The next APU will be codenamed "Basilisk" that will span the 5 watt to 15 watt range. It will be comprised of 2 Zen cores (1/2 of a Zen module) and likely feature 2 to 4 MB of L3 cache, depending on power requirements. This looks to be the first Skybridge set of APUs that will share the same infrastructure as the ARM based Amur SOC. FT4 BGA is the basis for both the 2015 Amur and 2016 Basilisk SOCs.
Finally we have the first iteration of AMD's first ground up implementation of ARM's ARMv8-A ISA. The "Styx" APU features the new K12 CPU cores that AMD has designed from scratch. It too will feature the next generation GCN units as well as share the same FT4 BGA connection. Many are anxiously watching this space to see if AMD can build a better mousetrap when it comes to licensing the ARM ISA (as have Qualcomm, NVIDIA, and others).
2015 shows no difference in the performance desktop space, as it is still serviced by the now venerable Piledriver based FX parts on AM3+. The only change we expect to see here is that there will be a handful of new motherboard offerings from the usual suspects that will include the new USB 3.1 functionality derived from a 3rd party controller.
Mainstream and Performance will utilize the upcoming Godavari APUs.
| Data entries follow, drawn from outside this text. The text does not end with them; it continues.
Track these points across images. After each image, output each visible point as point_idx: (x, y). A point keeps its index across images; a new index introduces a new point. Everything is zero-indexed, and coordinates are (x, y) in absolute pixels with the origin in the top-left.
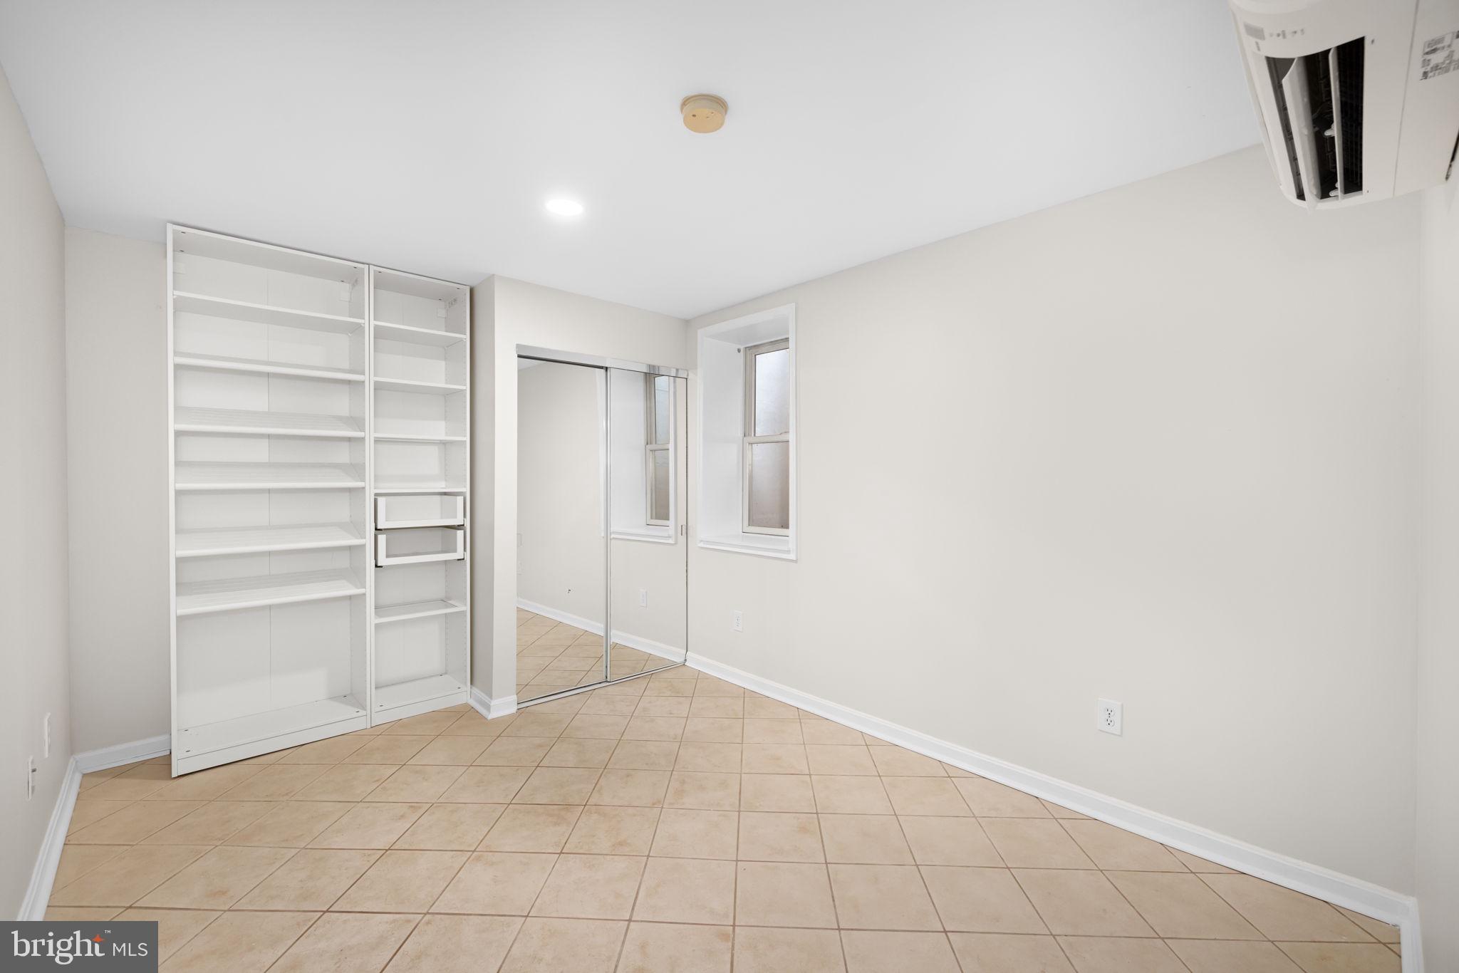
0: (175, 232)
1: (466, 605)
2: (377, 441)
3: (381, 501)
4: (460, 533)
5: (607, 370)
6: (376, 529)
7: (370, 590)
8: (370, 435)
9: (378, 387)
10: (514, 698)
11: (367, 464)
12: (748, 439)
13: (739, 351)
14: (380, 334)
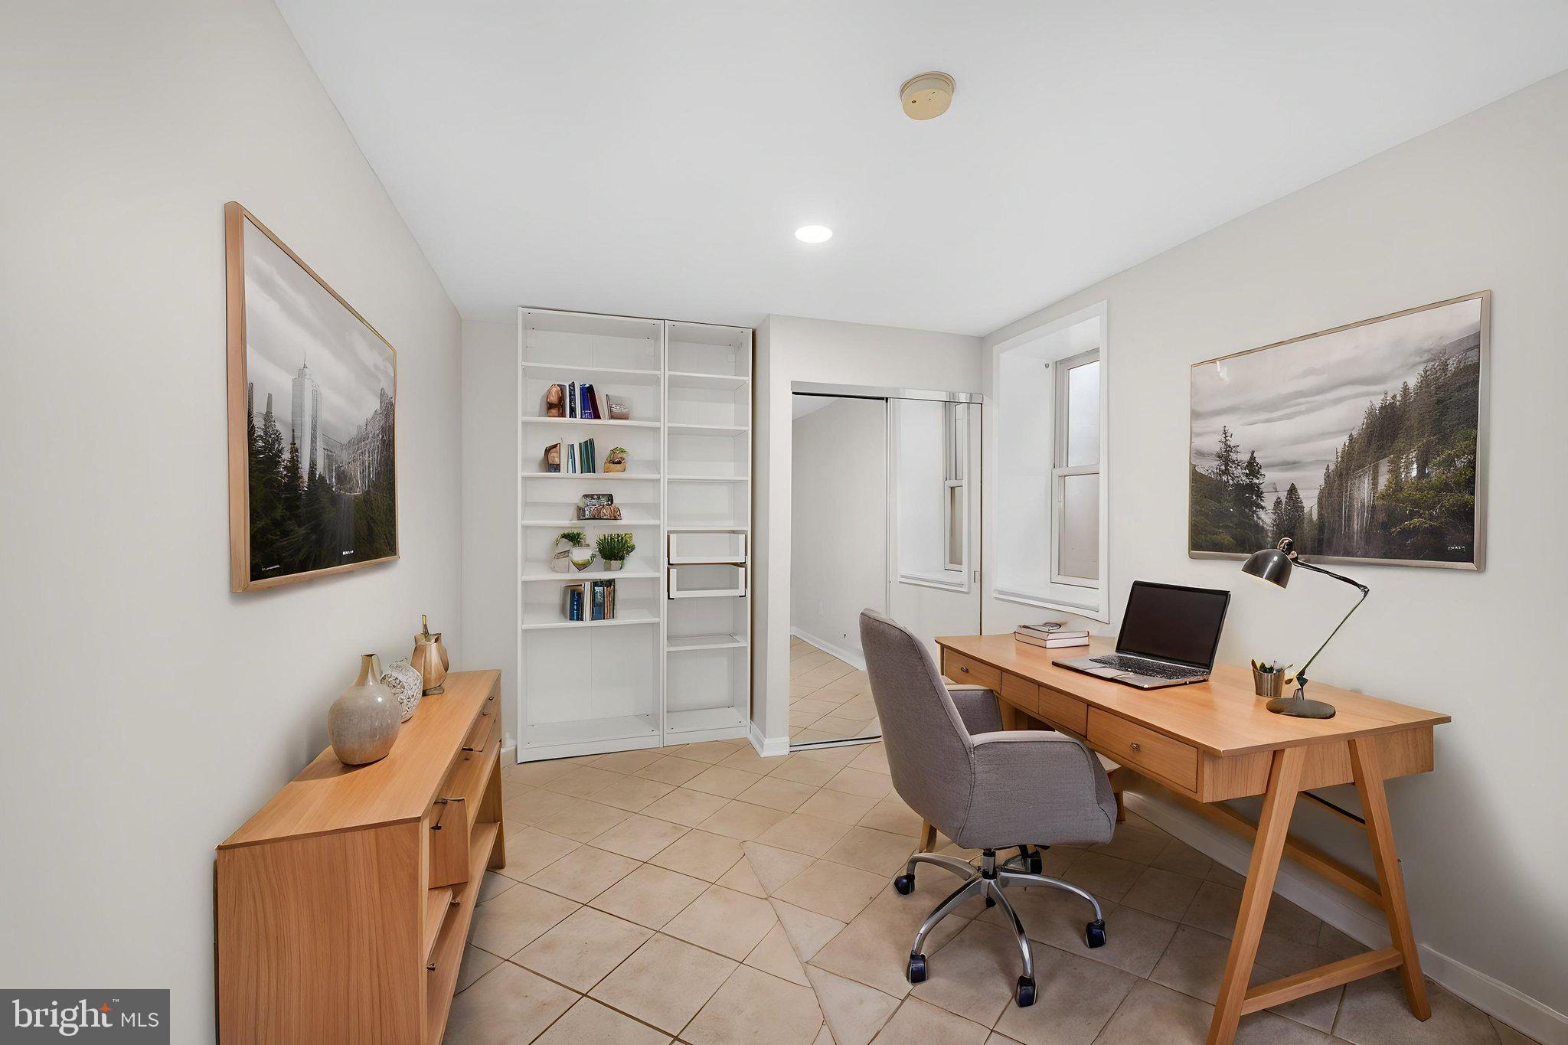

These are power and speed optimized APUs that are still based on the current Kaveri design. These look to be a simple refresh/rebadge with a slight performance tweak. Not exciting, but needs to happen for OEMs.
Low power will continue to be addressed by Beema based APUs. These are regular Puma based cores (not Puma+). AMD likely does not have the numbers to justify a new product in this rather small market.
2016 is when things get interesting again. We see the release of the FM3 socket (final proof that AM3+ is dead) that will house the latest Zen based APUs. At the top end we see "Summit Ridge" which will be composed of 8 Zen cores (or 2 Zen modules). This will have 4 MB of L2 cache and 16 MB of L3 cache if our other leaks are correct. These will be manufactured on 14nm FinFET LPE (the more appropriate process product for larger, more performance oriented parts). These will not be SOCs. We can expect these to be the basis of new Opterons as well, but there is obviously no confirmation of that on these particular slides. This will be the first new product in some years from AMD that has the chance to compete with higher end desktop SKUs from Intel.
From there we have the lower power Bristol Ridge and Basilisk APUs that we already covered in the mobile discussion. These look to be significant upgrades from the current Kaveri (and upcoming Godavari) APUs. New graphics cores, new CPU cores, and new SOC implementations where necessary.
AMD will really be shaking up the game in 2016. At the very least they will have proven that they can still change up their game and release higher end (and hopefully competitive) products. AMD has enough revenue and cash on hand to survive through 2016 and 2017 at the rate they are going now. We can only hope that this widescale change will allow AMD to make some significant inroads with OEMs on all levels. Otherwise Intel is free to do what they want and what price they want across multiple markets.